You could logically have 'Pricing' as a parent label, and each specific aspect of pricing (e.g. restaurant) as child labels.
You could also, however, have parent labels relating to the specific aspects like 'Restaurant' and 'Rooms' and have 'Pricing' as a child label under each.
So which should you choose?
It's helpful to consider a few things when deciding:
- Will there potentially be a significant number of other concepts you'd like to capture related to this broader topic? If yes, it's likely it should be a parent label
- What's the most important thing to track from an MI or reporting perspective? Considering our example, is it more helpful be able to clearly see in Re:infer's analytics exactly how many people are talking about pricing and it's sub-categories? Or is it more helpful to see overall statistics on the feedback on Rooms, the Restaurant(s), activities, etc., with pricing being one aspect of those?
There is not necessarily a right or wrong answer in these situations - it comes down to what's more important for you and your business.
What can I actually capture with a label?
So far we've discussed how to name labels and structure them in hierarchies, but you may still be wondering what exactly should a label capture?
It's important to remember that Re:infer is a natural language processing tool. The platform reads and interprets each verbatim that is assigned a label, and begins to form an understanding of how to identify that label concept based predominantly on the text within it.
As you add more varied and consistent examples for each label, Re:infer improves its understanding of that label concept. Adding more labels is a process with diminishing returns, however, once a label is performing well. Accepting lots of high confidence predictions for a label does not give Re:infer new information and is a practice that should be avoided.

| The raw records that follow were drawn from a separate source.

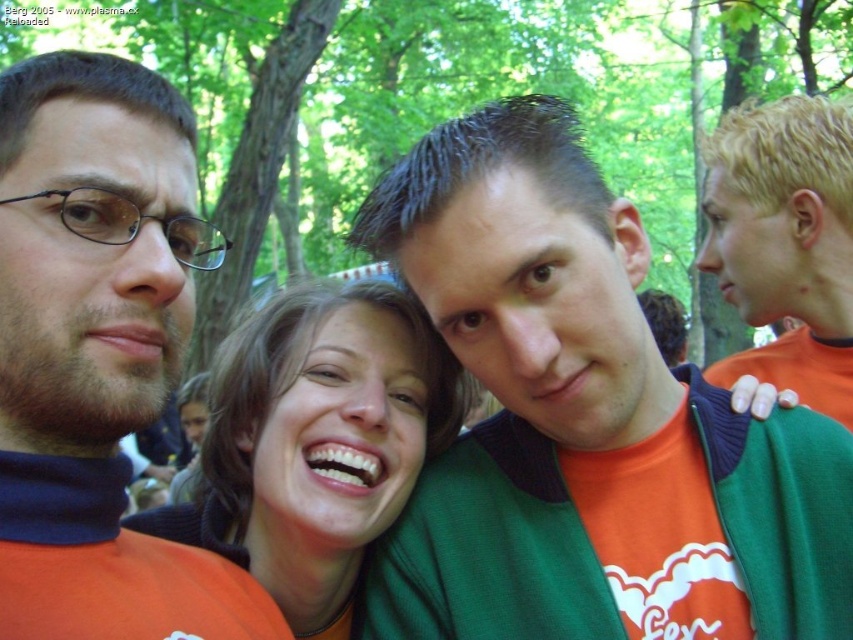
You are a photographer trying to capture a group photo of the orange fabric shirt at center and the matte orange shirt at center. Which one is on the right side when facing the group?

The orange fabric shirt at center is positioned on the right side of matte orange shirt at center, so when facing the group, the orange fabric shirt at center is on the right side.

You are taking a photo of the group in the forest. You want to focus on the person at point (538, 289) and the person at point (770, 221). Which person will be in sharper focus if you focus on the closer one?

The person at point (538, 289) will be in sharper focus because it is closer to the camera than the person at point (770, 221).

You are taking a photo of two points in a forest scene. The first point is at coordinates point [349,611] and the second is at point [810,365]. Which point is closer to the camera?

Point [349,611] is closer to the camera than point [810,365].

As Re:infer is using the language of the verbatim to understand and identify what constitutes a label concept, the label needs to be clearly identifiable from the text (i.e. the language) of the verbatims that they're applied to. For an email verbatim, this includes the subject AND the body of the email.
See this example email below, which has the label 'Margin Call > Full Agreement' applied to it. This label is clearly inferable from the subject and the body of the email.
Example email verbatim highlighting the text that Re:infer takes into account when making predictions
Whilst Re:infer is able to take into account certain metadata properties when training, particularly things like NPS score (for customer feedback datasets) that can help it understand sentiment, it is the text of the verbatim that is by far the most important data considered by Re:infer's models.
Please Note: Re:infer does not consider the specific sender or recipient address of an email, so this should not be used whatsoever when determining what label should be applied to an email verbatim.
What this all means is that it's important that each label is specific in what it's trying to capture, otherwise Re:infer will not be able to identify trends and patterns in the language that help it predict a label concept.
Why should I try to avoid using very broad labels?
Extremely broad labels such as 'General Query', or 'Everything else' can be very unhelpful if used to group together lots of different distinct topics and there's no clear pattern or commonality between the examples provided to Re:infer.
If Re:infer is to predict a label well, its need multiple similar examples of the different expressions of each concept captured by a label. Extremely broad labels therefore require very large numbers of examples to be predicted well.
It's usually much better practice to split broad labels out into distinct labels - even if you have 'Everything Else > [Various child labels]'.
If Re:infer is better able to identify a child label because it's more specific and clearly identifiable (compared to a very broad parent category), it can actually significantly boost its ability to predict its parent label too.